- [Dataset extract]
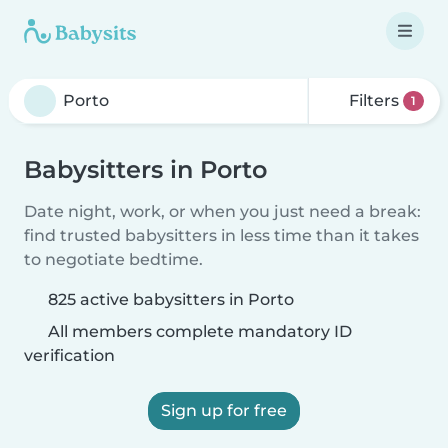
Filters
1
Babysitters in Porto
Date night, work, or when you just need a break:
find trusted babysitters in less time than it takes
to negotiate bedtime.
825 active babysitters in Porto
All members complete mandatory ID
verification
Sign up for free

- [To-do item]
Reproduce the data above verbatim, minus any images.

- [Reply to the task]
Filters
1
Babysitters in Porto
Date night, work, or when you just need a break:
find trusted babysitters in less time than it takes
to negotiate bedtime.
825 active babysitters in Porto
All members complete mandatory ID
verification
Sign up for free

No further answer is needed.